General Motors (GM) said Monday it will launch a $5 billion share buyback and put forward a new plan for capital allocation that promises investors the potential for further cash returns.
The automaker has reached a deal with an investor group that averts a proxy fight. As part of the agreement, investor Harry Wilson will drop his effort to get a seat on GM’s board. Wilson praised the company’s capital plan.
The Wall Street Journal reported earlier that a buyback is expected on Monday. An agreement comes amid the threat of a proxy fight with hedge funds that have been demanding that GM return more cash to shareholders on a faster timetable.
The Detroit auto giant signaled last month that it intended to return to investors a chunk of its roughly $25 billion cash pile. But company executives didn’t offer specifics, and indicated that any significant new share repurchase would have to wait until the resolution of certain legal proceedings.

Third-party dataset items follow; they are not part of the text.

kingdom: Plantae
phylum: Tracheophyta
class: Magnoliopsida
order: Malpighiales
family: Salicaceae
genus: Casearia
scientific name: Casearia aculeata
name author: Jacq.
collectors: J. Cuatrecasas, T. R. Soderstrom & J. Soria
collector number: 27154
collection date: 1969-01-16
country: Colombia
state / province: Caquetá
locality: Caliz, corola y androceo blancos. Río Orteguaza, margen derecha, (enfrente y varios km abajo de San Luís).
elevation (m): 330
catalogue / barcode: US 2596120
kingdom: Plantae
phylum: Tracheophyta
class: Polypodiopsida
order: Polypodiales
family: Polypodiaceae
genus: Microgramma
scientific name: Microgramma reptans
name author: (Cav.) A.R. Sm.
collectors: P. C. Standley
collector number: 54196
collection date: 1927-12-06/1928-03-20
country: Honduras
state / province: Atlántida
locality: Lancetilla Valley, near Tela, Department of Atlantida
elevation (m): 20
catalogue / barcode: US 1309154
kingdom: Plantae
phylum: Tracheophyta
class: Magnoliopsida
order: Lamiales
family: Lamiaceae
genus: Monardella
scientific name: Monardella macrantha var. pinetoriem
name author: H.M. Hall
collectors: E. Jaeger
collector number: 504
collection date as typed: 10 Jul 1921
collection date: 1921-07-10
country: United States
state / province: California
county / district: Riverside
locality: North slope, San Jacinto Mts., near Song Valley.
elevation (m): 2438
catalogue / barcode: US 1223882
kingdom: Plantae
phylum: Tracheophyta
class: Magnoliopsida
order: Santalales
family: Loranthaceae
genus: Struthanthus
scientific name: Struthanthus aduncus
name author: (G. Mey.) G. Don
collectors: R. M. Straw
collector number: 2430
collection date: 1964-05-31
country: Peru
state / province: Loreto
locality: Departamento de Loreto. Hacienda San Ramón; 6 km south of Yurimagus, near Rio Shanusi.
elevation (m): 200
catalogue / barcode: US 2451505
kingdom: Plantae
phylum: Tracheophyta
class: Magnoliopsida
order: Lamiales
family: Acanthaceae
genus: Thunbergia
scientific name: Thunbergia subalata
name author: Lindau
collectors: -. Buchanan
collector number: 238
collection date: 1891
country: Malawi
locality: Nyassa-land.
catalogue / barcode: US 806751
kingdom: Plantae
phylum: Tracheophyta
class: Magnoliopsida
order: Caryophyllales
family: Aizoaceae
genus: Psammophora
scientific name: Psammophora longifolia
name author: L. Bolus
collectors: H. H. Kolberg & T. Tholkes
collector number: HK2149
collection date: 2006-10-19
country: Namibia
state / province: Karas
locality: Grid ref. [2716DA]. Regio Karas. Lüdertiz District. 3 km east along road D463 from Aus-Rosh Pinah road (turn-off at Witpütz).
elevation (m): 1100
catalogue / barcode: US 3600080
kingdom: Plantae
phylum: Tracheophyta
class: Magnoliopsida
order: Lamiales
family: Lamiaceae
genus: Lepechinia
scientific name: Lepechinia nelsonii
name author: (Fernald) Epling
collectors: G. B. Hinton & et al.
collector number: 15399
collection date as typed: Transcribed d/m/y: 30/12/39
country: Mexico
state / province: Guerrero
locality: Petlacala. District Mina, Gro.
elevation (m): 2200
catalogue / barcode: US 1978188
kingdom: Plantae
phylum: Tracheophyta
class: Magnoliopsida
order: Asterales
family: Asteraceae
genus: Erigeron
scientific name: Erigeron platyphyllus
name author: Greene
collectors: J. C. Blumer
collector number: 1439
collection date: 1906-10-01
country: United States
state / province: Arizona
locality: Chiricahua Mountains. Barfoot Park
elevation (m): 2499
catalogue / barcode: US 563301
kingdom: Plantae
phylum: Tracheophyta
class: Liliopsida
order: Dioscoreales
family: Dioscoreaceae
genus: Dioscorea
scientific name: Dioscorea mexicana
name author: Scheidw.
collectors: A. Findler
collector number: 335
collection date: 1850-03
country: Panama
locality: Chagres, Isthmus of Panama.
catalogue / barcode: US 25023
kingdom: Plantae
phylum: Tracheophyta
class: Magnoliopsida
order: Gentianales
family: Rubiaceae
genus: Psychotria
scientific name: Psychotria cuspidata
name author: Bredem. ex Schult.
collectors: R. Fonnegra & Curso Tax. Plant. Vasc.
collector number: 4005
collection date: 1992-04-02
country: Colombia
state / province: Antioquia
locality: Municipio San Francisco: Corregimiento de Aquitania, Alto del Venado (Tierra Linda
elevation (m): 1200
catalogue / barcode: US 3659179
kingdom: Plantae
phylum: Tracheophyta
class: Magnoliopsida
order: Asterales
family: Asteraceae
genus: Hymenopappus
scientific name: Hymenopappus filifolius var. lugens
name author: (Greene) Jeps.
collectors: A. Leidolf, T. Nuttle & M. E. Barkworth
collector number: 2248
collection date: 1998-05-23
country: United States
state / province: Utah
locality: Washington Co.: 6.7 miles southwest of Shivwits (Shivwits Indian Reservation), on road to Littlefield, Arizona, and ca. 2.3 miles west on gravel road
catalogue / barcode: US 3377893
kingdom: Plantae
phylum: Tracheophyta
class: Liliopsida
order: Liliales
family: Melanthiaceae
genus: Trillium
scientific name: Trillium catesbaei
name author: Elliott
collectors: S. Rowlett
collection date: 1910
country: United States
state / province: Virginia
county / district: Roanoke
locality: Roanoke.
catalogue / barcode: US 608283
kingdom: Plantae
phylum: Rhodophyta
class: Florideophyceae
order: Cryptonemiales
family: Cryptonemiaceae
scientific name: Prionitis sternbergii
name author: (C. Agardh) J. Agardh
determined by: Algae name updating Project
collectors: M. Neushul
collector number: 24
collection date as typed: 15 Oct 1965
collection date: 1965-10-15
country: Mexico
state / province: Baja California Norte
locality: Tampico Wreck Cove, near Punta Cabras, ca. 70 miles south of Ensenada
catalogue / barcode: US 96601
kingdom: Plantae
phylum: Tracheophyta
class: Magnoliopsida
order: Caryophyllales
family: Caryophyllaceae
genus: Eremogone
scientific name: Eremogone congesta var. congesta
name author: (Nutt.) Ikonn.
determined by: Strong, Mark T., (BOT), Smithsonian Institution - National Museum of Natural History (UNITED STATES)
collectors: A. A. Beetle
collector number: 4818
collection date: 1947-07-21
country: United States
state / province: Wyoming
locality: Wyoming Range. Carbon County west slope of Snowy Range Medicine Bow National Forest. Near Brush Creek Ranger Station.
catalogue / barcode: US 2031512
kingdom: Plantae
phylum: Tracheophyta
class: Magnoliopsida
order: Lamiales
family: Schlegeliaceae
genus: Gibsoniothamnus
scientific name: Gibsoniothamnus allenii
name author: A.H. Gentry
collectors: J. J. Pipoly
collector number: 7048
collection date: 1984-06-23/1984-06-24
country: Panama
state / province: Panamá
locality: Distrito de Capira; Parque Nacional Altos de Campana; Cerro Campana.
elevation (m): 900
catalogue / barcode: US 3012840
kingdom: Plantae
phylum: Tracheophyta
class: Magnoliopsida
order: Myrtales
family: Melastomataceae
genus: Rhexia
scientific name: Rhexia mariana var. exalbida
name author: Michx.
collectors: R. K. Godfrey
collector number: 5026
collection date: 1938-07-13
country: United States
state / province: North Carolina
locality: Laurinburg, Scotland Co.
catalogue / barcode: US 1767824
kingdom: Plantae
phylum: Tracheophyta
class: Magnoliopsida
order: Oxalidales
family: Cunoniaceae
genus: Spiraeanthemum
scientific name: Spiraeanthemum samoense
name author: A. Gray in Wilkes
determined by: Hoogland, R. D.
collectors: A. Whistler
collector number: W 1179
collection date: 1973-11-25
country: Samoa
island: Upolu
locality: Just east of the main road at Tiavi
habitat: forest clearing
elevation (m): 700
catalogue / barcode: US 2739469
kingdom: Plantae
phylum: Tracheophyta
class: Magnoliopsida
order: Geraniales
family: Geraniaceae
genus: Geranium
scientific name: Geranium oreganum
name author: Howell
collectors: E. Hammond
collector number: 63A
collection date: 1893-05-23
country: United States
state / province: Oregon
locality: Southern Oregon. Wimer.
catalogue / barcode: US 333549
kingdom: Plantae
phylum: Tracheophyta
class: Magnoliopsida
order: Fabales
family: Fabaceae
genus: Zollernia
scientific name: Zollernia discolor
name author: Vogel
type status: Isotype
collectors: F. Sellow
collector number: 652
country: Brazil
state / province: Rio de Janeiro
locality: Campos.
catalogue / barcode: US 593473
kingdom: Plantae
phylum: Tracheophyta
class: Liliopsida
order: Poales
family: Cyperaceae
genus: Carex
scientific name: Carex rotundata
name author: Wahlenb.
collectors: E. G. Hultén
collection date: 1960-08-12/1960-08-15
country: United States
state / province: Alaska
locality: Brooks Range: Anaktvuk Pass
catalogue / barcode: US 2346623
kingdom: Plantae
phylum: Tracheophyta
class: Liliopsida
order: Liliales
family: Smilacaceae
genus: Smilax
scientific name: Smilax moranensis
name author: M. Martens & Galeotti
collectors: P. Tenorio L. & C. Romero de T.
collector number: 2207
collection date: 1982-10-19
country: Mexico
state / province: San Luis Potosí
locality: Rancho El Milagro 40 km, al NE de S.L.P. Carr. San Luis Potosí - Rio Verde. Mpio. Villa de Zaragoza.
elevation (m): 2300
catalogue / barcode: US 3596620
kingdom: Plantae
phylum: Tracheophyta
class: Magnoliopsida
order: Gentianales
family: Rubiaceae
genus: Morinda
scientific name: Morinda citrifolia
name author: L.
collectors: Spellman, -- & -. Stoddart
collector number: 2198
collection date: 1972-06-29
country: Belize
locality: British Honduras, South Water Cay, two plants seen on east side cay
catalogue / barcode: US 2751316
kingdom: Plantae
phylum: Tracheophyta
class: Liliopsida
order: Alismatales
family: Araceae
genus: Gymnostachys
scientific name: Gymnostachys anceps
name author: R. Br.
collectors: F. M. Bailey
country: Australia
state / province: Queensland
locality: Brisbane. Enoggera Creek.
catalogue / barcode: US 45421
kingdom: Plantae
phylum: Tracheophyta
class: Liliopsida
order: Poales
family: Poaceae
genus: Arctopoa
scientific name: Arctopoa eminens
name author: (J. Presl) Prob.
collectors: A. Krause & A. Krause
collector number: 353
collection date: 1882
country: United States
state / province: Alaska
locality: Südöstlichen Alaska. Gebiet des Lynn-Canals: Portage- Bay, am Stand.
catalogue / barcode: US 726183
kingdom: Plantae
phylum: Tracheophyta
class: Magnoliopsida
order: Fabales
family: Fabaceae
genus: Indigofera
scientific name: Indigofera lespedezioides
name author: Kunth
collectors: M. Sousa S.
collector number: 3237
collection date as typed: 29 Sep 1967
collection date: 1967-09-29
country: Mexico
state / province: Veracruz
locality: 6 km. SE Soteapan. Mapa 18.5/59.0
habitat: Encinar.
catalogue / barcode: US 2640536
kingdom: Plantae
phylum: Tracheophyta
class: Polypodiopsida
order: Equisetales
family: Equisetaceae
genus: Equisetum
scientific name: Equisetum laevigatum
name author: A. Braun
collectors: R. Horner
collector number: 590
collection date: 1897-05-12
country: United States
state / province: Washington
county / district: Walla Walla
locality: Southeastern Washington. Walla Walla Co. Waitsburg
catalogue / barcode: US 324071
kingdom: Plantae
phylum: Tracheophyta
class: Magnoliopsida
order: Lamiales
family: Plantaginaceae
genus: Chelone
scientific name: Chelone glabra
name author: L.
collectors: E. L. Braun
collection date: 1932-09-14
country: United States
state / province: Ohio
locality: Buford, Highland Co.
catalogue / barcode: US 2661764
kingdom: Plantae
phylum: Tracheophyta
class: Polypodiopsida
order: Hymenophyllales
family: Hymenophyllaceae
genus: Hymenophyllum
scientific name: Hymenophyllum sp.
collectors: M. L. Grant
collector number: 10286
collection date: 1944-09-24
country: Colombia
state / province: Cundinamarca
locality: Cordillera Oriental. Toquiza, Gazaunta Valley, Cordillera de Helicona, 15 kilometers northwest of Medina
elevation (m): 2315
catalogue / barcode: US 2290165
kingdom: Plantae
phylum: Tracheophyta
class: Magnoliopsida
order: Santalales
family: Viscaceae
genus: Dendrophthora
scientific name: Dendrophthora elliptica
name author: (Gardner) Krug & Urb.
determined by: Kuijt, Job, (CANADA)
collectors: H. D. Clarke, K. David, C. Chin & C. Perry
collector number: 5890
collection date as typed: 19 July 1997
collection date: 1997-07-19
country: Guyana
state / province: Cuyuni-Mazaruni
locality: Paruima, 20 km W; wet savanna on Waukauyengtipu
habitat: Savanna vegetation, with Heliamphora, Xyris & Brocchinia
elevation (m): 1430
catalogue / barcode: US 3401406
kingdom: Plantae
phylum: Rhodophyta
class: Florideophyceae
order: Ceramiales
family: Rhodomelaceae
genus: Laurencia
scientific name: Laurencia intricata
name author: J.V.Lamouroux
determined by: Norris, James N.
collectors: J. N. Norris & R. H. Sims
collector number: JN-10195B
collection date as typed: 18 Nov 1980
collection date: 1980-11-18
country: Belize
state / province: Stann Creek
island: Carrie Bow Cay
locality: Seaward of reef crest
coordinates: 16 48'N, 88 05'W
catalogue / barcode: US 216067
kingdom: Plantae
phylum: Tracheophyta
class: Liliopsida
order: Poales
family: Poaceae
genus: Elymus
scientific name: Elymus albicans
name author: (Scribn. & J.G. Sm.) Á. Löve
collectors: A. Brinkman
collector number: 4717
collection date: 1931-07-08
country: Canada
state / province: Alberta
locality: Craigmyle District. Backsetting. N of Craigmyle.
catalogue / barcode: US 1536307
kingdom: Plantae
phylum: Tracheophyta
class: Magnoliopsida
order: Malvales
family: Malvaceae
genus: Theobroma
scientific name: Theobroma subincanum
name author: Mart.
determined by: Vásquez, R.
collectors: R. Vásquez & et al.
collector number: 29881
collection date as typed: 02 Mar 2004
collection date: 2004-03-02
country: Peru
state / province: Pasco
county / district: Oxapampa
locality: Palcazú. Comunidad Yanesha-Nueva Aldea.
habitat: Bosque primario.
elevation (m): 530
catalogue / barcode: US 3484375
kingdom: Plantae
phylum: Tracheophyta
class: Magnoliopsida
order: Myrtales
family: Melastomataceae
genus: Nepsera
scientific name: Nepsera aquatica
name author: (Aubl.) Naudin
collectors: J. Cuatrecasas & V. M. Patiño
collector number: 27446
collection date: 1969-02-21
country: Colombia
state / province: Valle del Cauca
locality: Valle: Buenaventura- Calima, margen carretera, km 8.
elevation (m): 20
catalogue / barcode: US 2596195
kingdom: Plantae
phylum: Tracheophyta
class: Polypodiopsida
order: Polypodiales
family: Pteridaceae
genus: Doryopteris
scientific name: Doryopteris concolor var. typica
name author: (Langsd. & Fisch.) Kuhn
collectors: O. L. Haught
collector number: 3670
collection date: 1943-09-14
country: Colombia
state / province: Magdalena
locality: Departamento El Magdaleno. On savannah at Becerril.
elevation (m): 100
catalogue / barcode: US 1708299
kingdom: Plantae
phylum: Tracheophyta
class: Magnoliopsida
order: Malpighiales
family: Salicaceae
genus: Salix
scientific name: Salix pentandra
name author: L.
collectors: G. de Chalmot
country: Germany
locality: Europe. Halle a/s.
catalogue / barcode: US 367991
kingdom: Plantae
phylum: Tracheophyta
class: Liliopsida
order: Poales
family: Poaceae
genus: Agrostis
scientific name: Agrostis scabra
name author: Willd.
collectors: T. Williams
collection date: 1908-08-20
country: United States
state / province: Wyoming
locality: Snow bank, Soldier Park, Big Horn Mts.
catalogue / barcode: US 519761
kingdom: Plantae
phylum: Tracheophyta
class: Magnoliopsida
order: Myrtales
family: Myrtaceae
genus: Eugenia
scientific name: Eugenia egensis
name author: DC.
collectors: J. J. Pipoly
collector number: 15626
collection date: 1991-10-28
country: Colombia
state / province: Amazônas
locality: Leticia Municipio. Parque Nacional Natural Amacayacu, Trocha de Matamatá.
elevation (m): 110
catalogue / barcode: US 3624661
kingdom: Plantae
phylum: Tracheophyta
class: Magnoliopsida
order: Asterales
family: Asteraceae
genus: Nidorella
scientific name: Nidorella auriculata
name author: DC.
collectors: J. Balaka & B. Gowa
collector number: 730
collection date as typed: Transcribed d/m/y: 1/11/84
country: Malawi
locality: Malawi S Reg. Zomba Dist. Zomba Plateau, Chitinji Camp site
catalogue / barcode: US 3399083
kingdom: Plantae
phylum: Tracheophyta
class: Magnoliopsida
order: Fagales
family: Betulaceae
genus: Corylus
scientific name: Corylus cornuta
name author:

GM is under investigation by the U.S. Department of Justice in connection with its mishandling of recalls related to a deadly ignition switch defect in older cars. The company faces a separate and potentially costly legal challenge connected to the delayed ignition switch recalls in U.S. bankruptcy court.
A group of hedge funds led by investor Harry Wilson disclosed in February that it had amassed a 1.9 percent stake in GM shares, and said GM should launch an $8 billion share buyback over the next year.
Wilson is a former member of the Obama administration auto task force who was instrumental in GM’s federally financed bankruptcy restructuring in 2009.
Wilson is also seeking a seat on GM’s board of directors. It’s not clear how or whether GM will offer a response to that proposal today.
Last week from another big GM shareholder, Warren Buffett, who told CNBC that he disagreed with putting “somebody on the board who has an option on some other people’s stock which is only good for two years.” The reference was to an agreement Wilson has with his hedge fund allies that could pay him 2 to 4 percent of the gains on their GM shares over the next two years.
GM’s largest single shareholder is a healthcare trust controlled by the United Auto Workers union
UAW President Dennis Williams told Reuters last month that he was concerned the proposed $8 billion buyback was premature, but he didn’t oppose a smaller return of cash.